One way to listen to someone who has declined to take a call from you is that they are declining because of who you are. To hear their rejection of your offer as a rejection of who you are and as evidence that there is something fundamentally wrong with you. After one or two no’s listening that way can cause you to start questioning yourself, whether you are cut out for this sort of work, whether you are actually good at anything.

Another way to listen is that they are declining because of something that you did (or didn’t do). To hear their rejection of your offer as a rejection of something that, for now, they don’t believe they need. One or two of these declines will cause you to start questioning how you are going about things. Can you find out why what you are offering doesn’t meet their needs? Maybe you have failed to make clear what it is you are offering?

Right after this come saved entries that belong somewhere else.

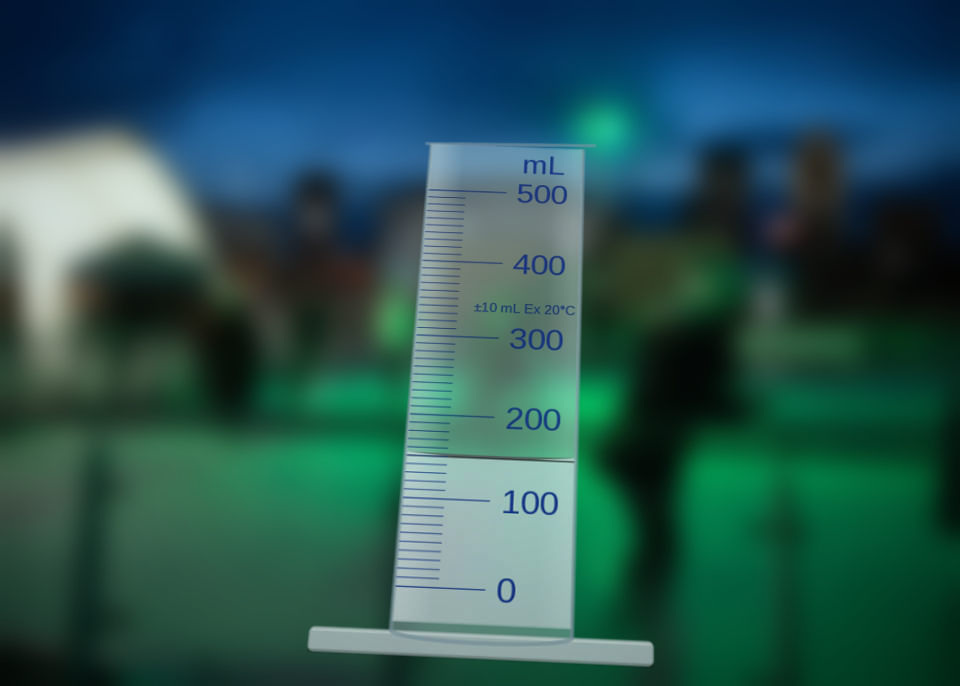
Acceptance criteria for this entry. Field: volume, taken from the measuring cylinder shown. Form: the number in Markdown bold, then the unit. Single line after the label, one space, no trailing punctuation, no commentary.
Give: **150** mL
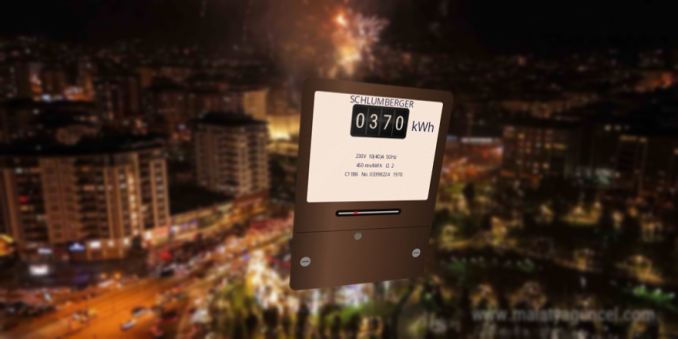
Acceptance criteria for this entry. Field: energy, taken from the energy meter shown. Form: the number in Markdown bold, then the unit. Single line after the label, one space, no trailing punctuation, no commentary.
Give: **370** kWh
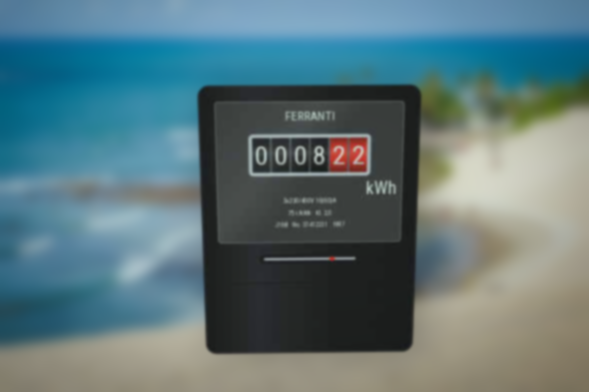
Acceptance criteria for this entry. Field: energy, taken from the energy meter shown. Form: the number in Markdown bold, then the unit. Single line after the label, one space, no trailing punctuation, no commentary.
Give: **8.22** kWh
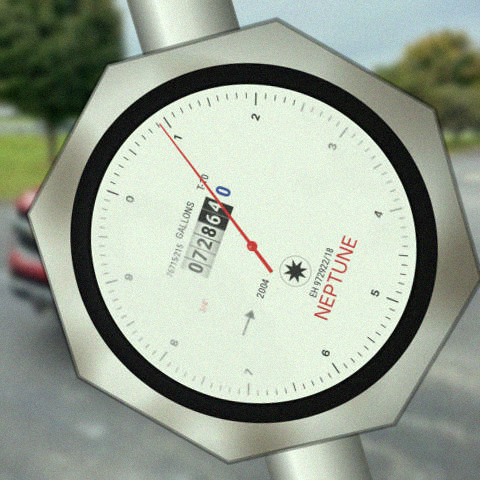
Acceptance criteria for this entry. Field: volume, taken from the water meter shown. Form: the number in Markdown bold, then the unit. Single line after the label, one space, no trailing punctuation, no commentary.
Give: **728640.9** gal
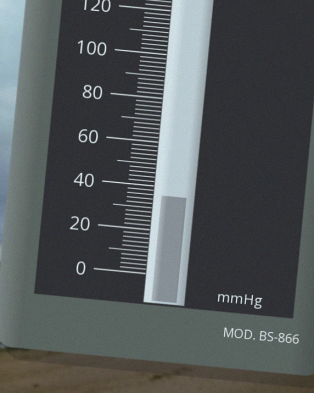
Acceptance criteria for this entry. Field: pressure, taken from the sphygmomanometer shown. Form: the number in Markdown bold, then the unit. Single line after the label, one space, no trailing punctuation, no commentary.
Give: **36** mmHg
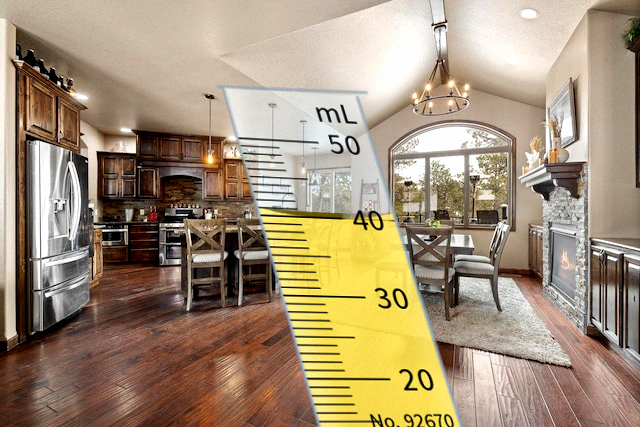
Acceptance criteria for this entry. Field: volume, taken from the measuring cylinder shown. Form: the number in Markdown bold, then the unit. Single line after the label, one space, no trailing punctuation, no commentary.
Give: **40** mL
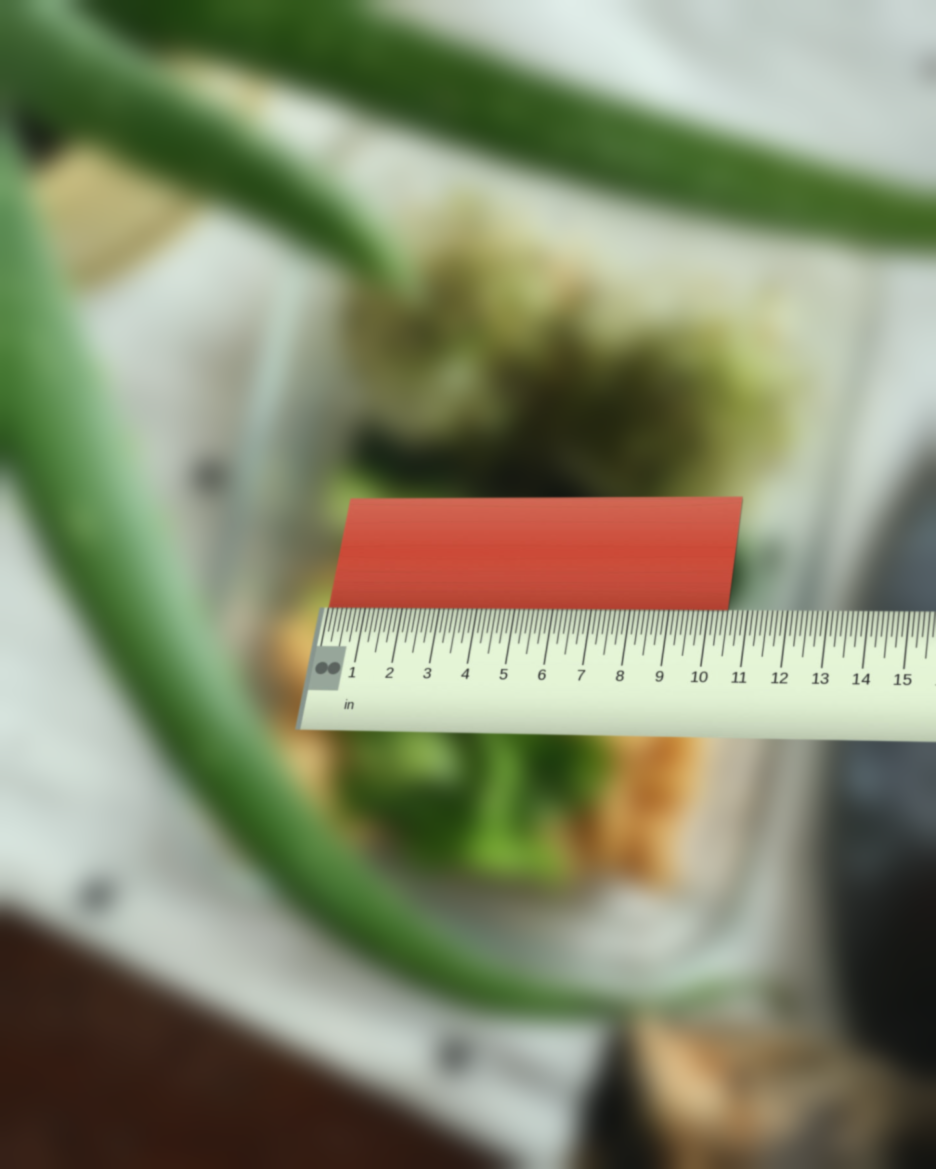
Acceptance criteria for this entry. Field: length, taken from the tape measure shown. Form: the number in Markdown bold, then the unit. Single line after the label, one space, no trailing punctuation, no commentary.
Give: **10.5** in
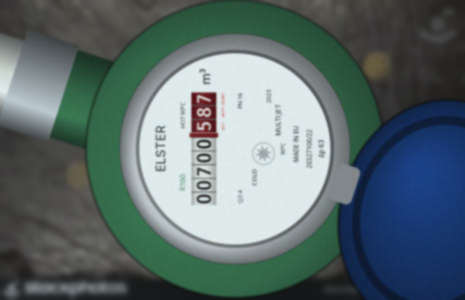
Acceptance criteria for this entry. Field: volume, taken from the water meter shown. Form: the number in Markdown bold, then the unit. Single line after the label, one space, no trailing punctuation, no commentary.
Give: **700.587** m³
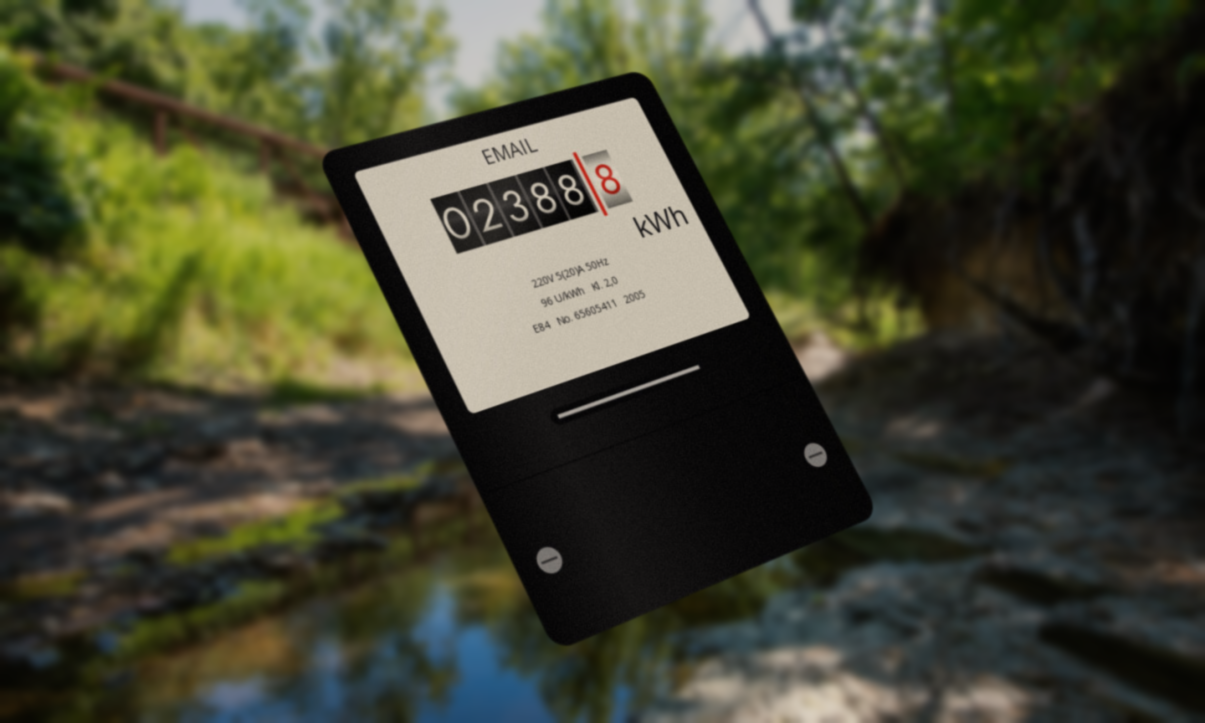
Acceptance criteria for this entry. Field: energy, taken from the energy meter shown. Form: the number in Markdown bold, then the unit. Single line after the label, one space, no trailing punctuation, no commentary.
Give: **2388.8** kWh
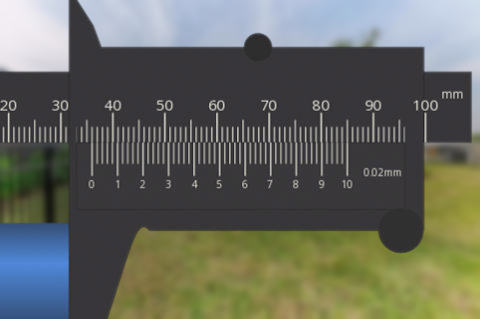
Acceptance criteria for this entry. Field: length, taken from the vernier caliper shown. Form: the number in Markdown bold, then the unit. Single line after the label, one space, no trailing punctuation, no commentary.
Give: **36.0** mm
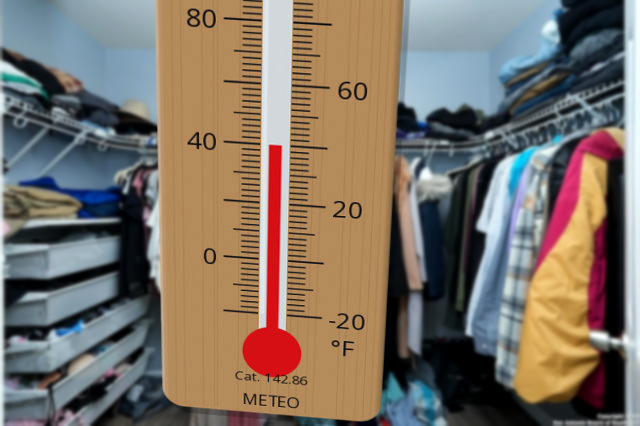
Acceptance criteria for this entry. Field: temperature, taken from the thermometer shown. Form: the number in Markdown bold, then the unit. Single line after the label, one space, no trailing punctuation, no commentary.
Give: **40** °F
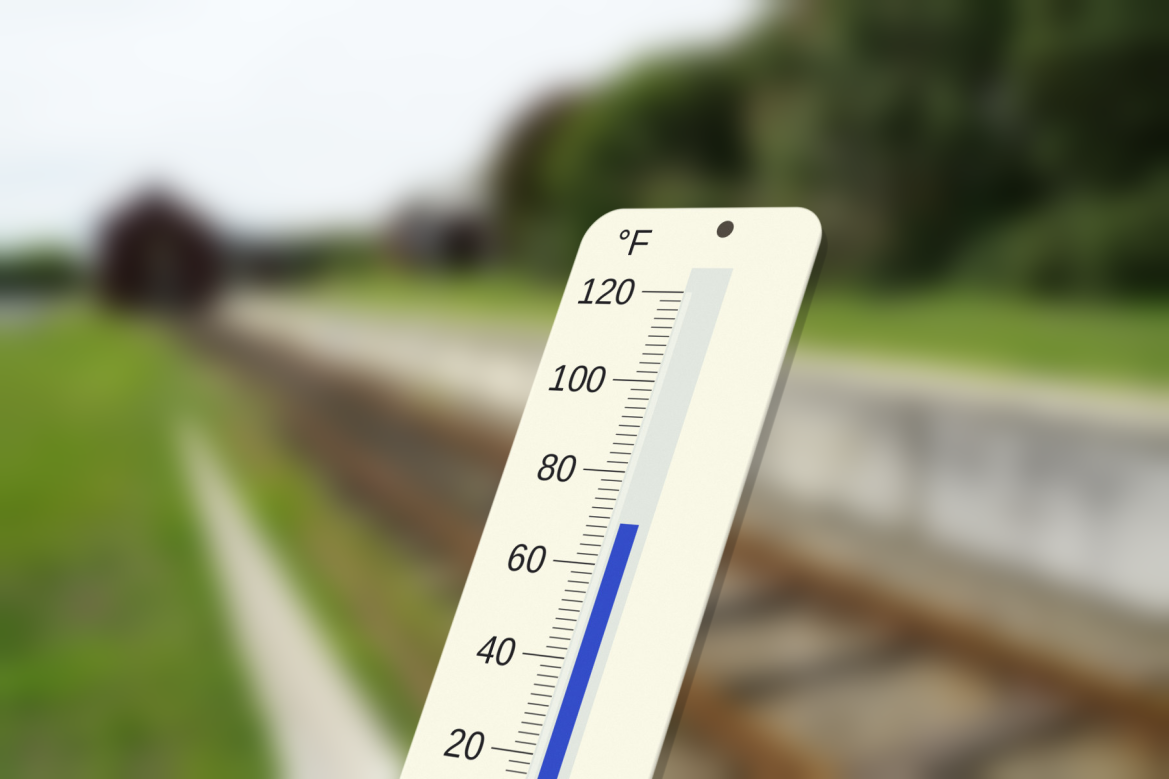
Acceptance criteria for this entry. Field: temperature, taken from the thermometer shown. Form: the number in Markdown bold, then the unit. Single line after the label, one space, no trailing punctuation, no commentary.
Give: **69** °F
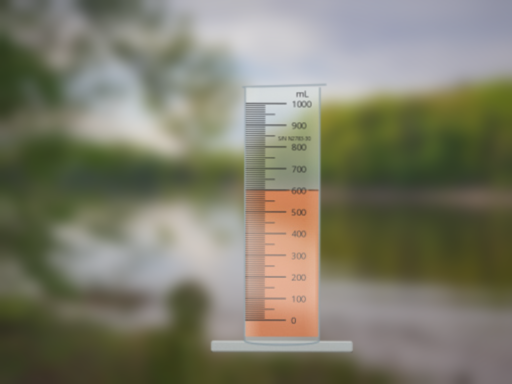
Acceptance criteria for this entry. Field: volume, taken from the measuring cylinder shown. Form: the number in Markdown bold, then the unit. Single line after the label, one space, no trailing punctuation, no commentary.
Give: **600** mL
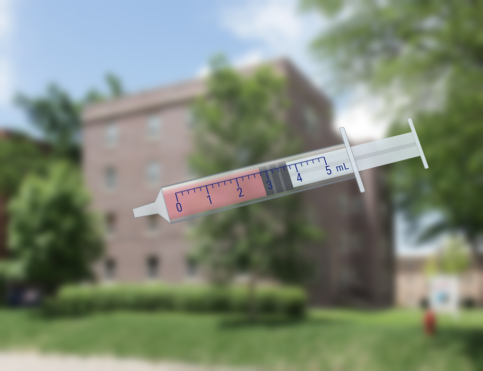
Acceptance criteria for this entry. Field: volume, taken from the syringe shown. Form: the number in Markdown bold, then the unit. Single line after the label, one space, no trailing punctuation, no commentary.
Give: **2.8** mL
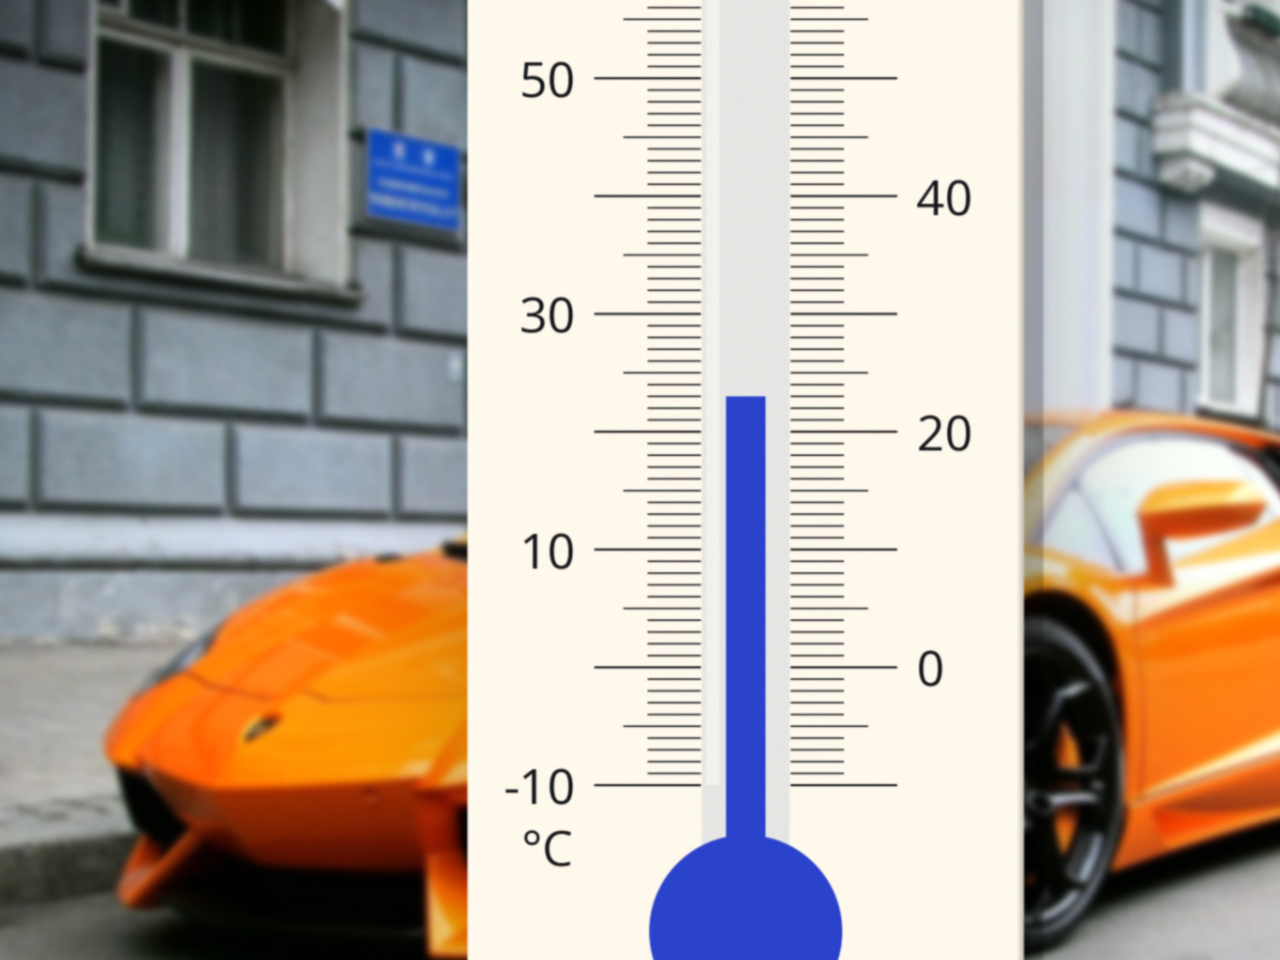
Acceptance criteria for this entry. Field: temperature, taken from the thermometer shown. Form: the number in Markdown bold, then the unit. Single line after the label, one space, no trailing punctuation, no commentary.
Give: **23** °C
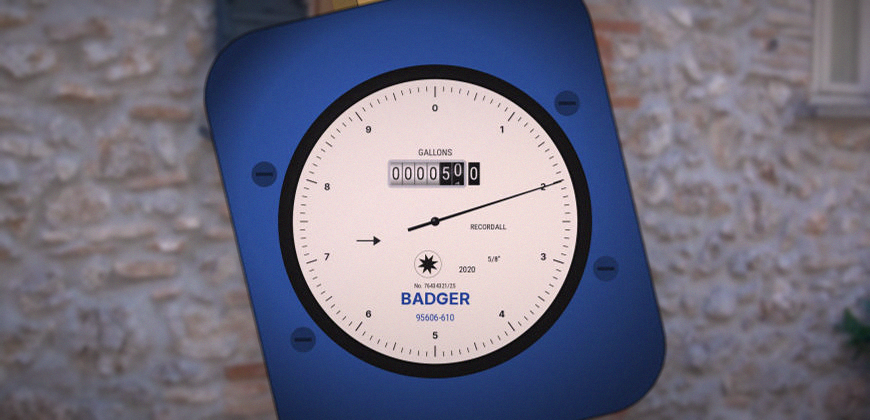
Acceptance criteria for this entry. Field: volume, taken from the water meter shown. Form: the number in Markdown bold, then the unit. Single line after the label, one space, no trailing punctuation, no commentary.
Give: **502.0** gal
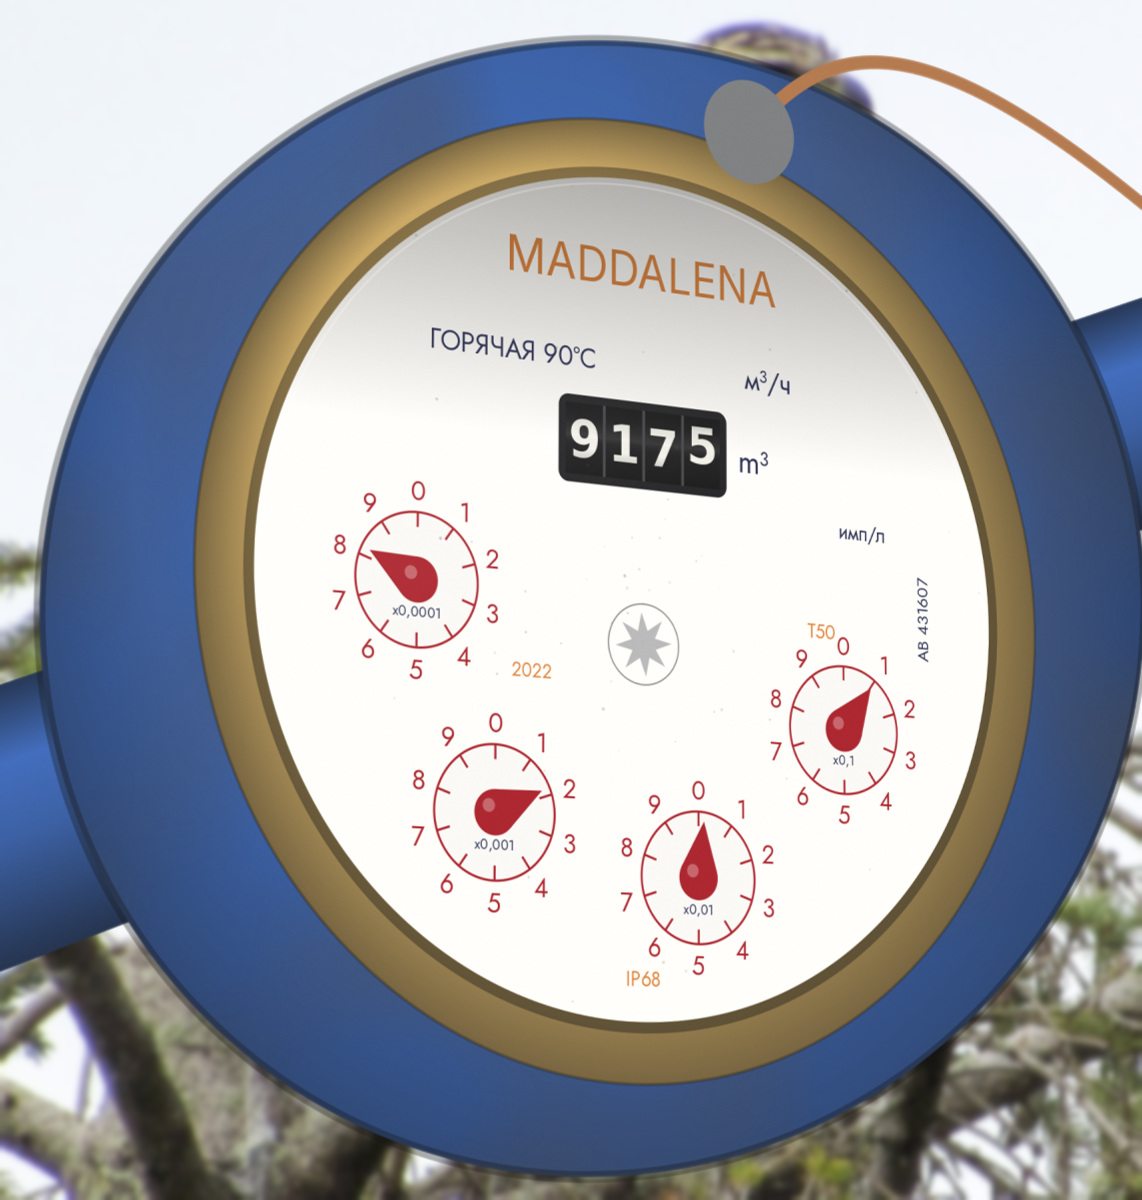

Are you even calling the right people?

The first decline lands like a punch, the second more like a nudge in a new direction. The first, aligned with Dweck’s “fixed mindset”§, diminishes our global capability by adding one more thing to the list of things that we cannot do. The second, aligned with a “growth mindset”, identifies a local opportunity for us to learn something new or something that requires more practice until we can do it.

In both cases the rejection triggers the punishing feelings associated with the shame affect. What we do with the information it provides is the key.

It is not that the people who do the best in sales have no shame – it is that they are able to notice it and to quickly move past it to ask questions about what they can do differently next time. They use their affect system the way it was designed, as a signal they need to take a different course of action.

The implications extend far beyond people who are “in sales” to putting yourself forward for a new role, writing, painting, sculpting or doing anything creative that others will see. If you want to succeed, instead of asking “What are your strategies for dealing with fear?” find strategies to move yourself past the negative affect triggered by being told “no”. Sometimes it can be as simple as saying “That’s really interesting. Could you tell me more about why you have said no?”

It is that easy. And for many of us, to be honest, it is that hard.